Photoacoustic imaging, also called optoacoustic imaging, takes advantage of the absorptive properties of materials and is especially useful for imaging blood. A photoacoustic signal is generated by illuminating a tissue of interest. Some molecules within the tissue absorb the light and release energy in the form of ultrasonic acoustic waves, which can then be measured and converted into an image. The generated signals can be detected either point by point with a single ultrasonic transducer or in parallel using transducer arrays. In the latter case, more transducers allow the capture of more energy, which improves the signal-to-noise ratio.

Images of the mouse vasculature acquired for calibration of PATER (left) and acquired with PATER (right). Reproduced with permission from Li, Y. et al. Nat. Photonics https://doi.org/10.1038/s41566-019-0576-2 (2020).

To circumvent the need for transducer arrays with their associated size and cost, Lihong Wang from the California Institute of Technology in Pasadena and his team came up with an alternative strategy. “Can we use one transducer to function as many transducers?” Wang asked. The solution to this problem was inspired by work in the ultrasound field and involved an ergodic relay in the detection path. The researchers called this approach photoacoustic topography through an ergodic relay, or PATER.

In standard photoacoustic tomography using transducer arrays, the acoustic wave plane is directly detected in the elements of the transducer array. In PATER, the acoustic wave plane goes through an ergodic relay cavity before reaching a single-element detector. The ergodic relay modifies or scrambles acoustic pulses depending on their origin. Wang explains that in an ergodic relay a short acoustic pulse will be stretched into a very broad pulse.

“We are using the scrambling of ultrasound waves within the ergodic relay to generate unique signatures for each detection point on the input surface. And with calibration later on we can decode it,” explains Wang. “Every point will have a unique stretched pulse. [Upon] widefield illumination, then we get a linear combination of all those stretched pulses,” he says, and these pulses can then be unmixed. Hence, “after initial calibration of the ergodic relay a transducer can function as many transducers for snapshot imaging,” he says, and points out that the underlying physics is actually quite straightforward. Nevertheless, it took several years and the expertise of several students to get the approach working. “It’s not a single person’s job,” says Wang.

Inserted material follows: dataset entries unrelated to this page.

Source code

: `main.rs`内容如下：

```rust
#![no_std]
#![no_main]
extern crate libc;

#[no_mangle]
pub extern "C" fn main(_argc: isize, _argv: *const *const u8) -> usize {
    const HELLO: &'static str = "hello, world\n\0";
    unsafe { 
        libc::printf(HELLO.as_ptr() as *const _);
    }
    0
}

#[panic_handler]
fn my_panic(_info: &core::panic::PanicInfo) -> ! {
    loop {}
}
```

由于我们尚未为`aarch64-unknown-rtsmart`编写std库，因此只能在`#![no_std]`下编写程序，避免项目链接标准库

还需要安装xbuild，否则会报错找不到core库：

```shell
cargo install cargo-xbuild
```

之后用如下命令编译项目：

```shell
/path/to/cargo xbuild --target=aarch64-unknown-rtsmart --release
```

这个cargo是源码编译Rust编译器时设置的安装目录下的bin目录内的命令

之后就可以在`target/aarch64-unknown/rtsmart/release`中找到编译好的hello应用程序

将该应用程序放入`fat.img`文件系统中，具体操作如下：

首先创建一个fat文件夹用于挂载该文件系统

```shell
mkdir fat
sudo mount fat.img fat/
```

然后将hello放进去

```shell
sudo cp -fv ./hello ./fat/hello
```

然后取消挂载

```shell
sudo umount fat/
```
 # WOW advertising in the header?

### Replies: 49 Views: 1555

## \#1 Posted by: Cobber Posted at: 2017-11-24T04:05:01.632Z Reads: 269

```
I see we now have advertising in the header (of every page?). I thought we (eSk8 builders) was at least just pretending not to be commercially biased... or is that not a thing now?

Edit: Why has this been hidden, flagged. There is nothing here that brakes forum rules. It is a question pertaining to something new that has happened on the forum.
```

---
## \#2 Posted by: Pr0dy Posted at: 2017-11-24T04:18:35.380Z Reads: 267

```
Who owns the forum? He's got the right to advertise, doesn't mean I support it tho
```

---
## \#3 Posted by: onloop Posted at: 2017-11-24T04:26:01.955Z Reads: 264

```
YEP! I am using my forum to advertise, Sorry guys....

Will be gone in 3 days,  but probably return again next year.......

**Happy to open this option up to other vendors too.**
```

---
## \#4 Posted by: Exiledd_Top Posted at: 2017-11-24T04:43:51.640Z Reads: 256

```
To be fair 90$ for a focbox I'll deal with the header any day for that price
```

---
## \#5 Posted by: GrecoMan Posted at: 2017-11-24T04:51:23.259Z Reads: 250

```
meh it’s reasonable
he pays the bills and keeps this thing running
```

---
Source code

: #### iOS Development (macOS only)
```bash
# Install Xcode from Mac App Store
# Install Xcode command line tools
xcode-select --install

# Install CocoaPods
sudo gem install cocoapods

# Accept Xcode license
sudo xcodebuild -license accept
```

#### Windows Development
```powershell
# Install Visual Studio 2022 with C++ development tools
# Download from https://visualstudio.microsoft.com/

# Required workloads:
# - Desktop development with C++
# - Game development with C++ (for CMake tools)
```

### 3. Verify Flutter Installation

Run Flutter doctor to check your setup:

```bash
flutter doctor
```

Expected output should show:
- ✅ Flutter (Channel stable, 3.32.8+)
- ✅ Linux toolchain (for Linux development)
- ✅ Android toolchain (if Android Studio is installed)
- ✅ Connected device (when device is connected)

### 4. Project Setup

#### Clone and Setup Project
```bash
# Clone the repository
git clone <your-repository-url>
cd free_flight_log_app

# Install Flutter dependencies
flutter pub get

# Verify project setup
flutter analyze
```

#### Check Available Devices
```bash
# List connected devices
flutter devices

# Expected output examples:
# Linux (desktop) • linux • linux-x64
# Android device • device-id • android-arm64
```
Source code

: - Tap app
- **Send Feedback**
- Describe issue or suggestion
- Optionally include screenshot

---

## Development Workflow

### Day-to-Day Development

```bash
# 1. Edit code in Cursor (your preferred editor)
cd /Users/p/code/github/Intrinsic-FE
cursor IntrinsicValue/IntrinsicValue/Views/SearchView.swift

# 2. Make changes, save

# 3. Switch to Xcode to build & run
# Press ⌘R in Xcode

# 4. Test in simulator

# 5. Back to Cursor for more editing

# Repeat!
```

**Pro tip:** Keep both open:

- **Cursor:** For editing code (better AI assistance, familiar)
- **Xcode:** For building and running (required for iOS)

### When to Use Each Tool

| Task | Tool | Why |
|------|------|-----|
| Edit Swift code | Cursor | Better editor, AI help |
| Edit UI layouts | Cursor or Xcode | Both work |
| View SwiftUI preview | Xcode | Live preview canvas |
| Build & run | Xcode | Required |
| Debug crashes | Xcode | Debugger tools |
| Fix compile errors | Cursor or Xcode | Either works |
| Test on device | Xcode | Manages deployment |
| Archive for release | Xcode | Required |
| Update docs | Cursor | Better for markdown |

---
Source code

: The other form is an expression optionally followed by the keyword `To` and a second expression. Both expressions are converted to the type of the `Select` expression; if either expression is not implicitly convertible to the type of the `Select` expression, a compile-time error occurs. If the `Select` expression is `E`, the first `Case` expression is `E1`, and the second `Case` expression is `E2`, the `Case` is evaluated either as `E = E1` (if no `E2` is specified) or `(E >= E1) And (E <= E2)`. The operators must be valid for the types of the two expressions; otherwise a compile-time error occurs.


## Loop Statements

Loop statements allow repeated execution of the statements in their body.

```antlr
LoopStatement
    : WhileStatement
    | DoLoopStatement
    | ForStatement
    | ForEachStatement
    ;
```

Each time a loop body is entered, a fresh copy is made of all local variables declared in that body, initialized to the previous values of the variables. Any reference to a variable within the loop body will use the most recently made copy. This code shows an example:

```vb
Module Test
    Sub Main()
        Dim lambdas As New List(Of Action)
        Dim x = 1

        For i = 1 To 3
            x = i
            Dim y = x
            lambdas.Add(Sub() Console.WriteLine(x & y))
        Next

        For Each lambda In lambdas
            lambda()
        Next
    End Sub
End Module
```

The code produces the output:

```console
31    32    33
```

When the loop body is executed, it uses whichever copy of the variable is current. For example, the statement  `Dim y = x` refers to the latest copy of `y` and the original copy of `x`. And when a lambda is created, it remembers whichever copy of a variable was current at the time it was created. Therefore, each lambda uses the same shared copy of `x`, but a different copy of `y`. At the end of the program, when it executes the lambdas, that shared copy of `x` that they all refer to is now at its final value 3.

The researchers demonstrated the capabilities of the PATER system by imaging hemodynamic activity in the mouse brain in response to paw stimulations. They could also track circulating melanoma cells in the mouse vasculature by the strong absorption of melanin in these cells.

The PATER system does have some drawbacks. “We are losing some signal because the [ergodic relay] cavity doesn’t couple 100%,” acknowledges Wang. He and his team are looking into ways to improve the transmission efficiency. “Whether that’s a fundamental limitation, we have to wait and see,” says Wang. Conversely, a major advantage of the PATER system over array-based systems is the reduced cost and smaller size. Wang envisions using this approach in wearable devices, which could be useful in clinical applications but also in basic research. With some optimization, it should be possible to miniaturize the PATER system for imaging of hemodynamic activity in rodents.